■ TASK REQUIREMENTS
Your task is to repeat the entries exactly. Leave the pictures out.

[Collection entries]
%%

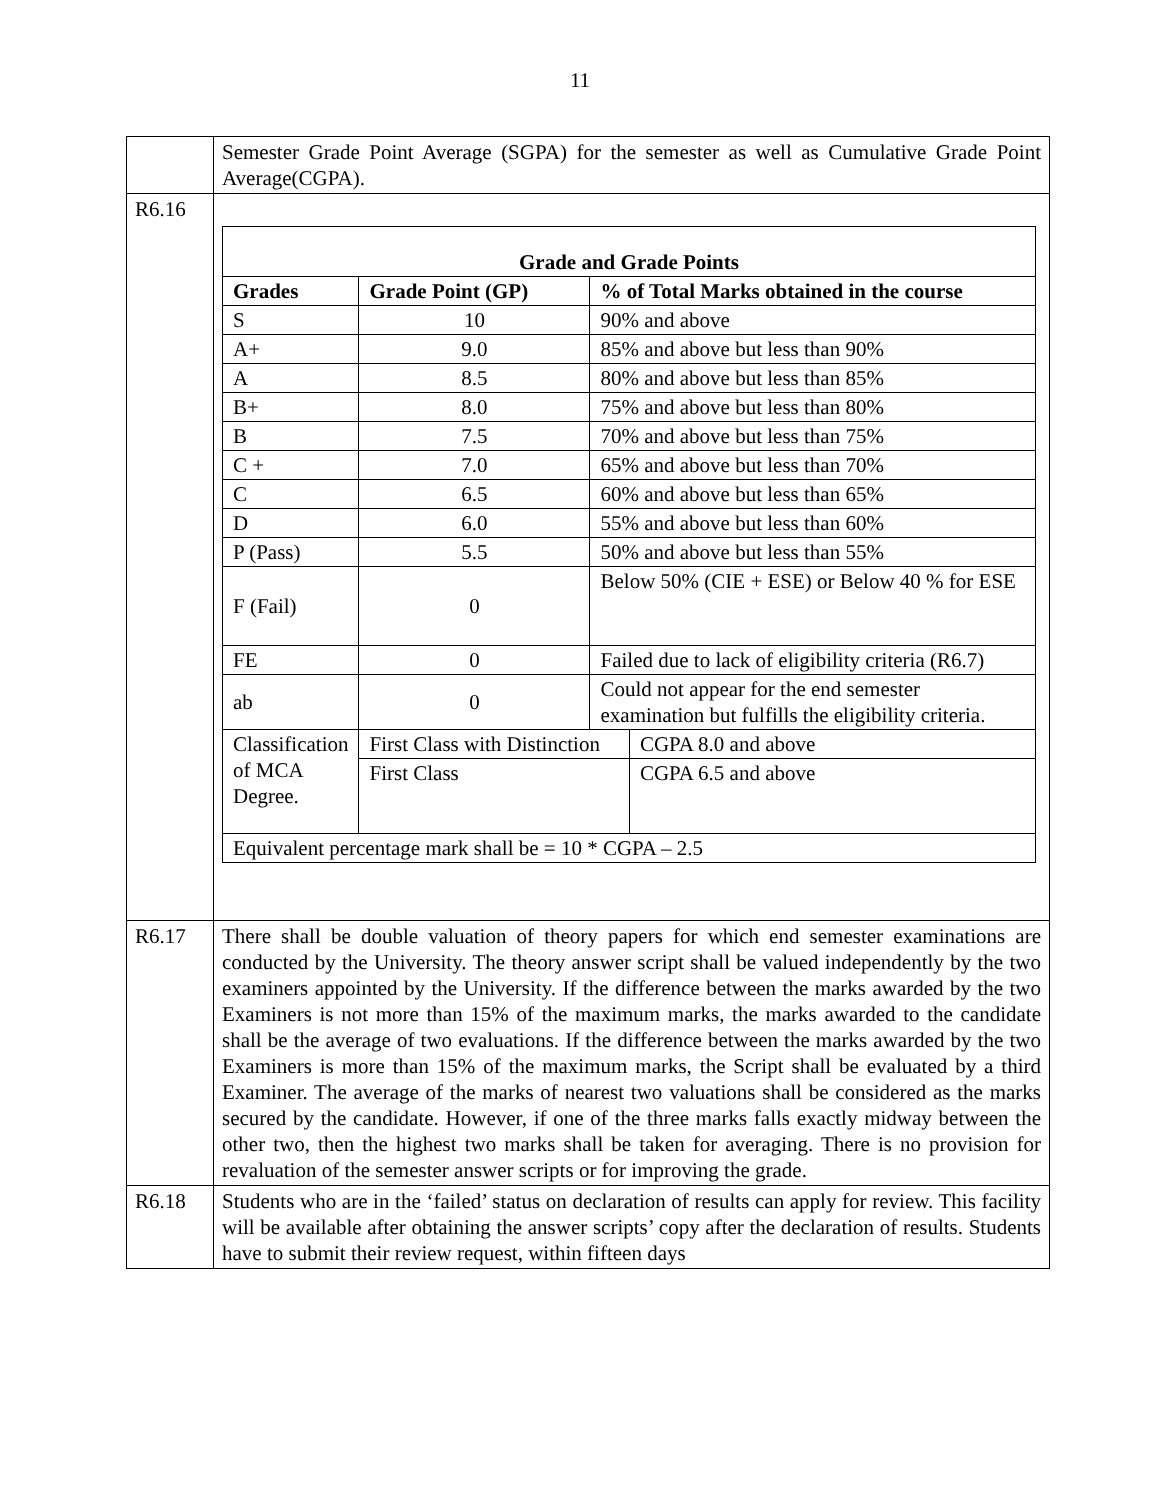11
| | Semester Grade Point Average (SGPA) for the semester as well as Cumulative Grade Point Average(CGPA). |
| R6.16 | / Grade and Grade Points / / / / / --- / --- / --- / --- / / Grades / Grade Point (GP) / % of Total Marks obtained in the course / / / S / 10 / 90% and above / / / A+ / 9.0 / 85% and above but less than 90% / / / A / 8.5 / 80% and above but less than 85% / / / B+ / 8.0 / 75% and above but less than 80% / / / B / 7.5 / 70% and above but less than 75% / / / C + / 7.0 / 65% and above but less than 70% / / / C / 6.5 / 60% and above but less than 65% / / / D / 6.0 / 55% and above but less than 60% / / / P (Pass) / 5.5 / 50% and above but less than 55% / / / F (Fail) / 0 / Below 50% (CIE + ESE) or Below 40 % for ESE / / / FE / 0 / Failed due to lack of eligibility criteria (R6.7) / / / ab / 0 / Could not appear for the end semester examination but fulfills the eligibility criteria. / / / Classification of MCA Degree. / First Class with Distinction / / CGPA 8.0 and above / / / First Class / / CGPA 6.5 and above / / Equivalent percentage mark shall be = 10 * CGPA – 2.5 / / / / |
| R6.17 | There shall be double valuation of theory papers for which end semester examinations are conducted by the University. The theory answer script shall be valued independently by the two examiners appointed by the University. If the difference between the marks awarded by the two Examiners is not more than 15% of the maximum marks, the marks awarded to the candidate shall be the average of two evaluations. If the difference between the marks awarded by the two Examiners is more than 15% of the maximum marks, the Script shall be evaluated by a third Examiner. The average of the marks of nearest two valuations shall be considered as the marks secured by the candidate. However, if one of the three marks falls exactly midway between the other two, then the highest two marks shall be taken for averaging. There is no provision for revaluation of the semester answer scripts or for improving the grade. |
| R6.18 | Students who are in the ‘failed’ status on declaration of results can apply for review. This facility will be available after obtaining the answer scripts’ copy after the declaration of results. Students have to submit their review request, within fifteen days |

%%

■ RESPONSE TO THIS EXERCISE
11
| | Semester Grade Point Average (SGPA) for the semester as well as Cumulative Grade Point Average(CGPA). |
| R6.16 | / Grade and Grade Points / / / / / --- / --- / --- / --- / / Grades / Grade Point (GP) / % of Total Marks obtained in the course / / / S / 10 / 90% and above / / / A+ / 9.0 / 85% and above but less than 90% / / / A / 8.5 / 80% and above but less than 85% / / / B+ / 8.0 / 75% and above but less than 80% / / / B / 7.5 / 70% and above but less than 75% / / / C + / 7.0 / 65% and above but less than 70% / / / C / 6.5 / 60% and above but less than 65% / / / D / 6.0 / 55% and above but less than 60% / / / P (Pass) / 5.5 / 50% and above but less than 55% / / / F (Fail) / 0 / Below 50% (CIE + ESE) or Below 40 % for ESE / / / FE / 0 / Failed due to lack of eligibility criteria (R6.7) / / / ab / 0 / Could not appear for the end semester examination but fulfills the eligibility criteria. / / / Classification of MCA Degree. / First Class with Distinction / / CGPA 8.0 and above / / / First Class / / CGPA 6.5 and above / / Equivalent percentage mark shall be = 10 * CGPA – 2.5 / / / / |
| R6.17 | There shall be double valuation of theory papers for which end semester examinations are conducted by the University. The theory answer script shall be valued independently by the two examiners appointed by the University. If the difference between the marks awarded by the two Examiners is not more than 15% of the maximum marks, the marks awarded to the candidate shall be the average of two evaluations. If the difference between the marks awarded by the two Examiners is more than 15% of the maximum marks, the Script shall be evaluated by a third Examiner. The average of the marks of nearest two valuations shall be considered as the marks secured by the candidate. However, if one of the three marks falls exactly midway between the other two, then the highest two marks shall be taken for averaging. There is no provision for revaluation of the semester answer scripts or for improving the grade. |
| R6.18 | Students who are in the ‘failed’ status on declaration of results can apply for review. This facility will be available after obtaining the answer scripts’ copy after the declaration of results. Students have to submit their review request, within fifteen days |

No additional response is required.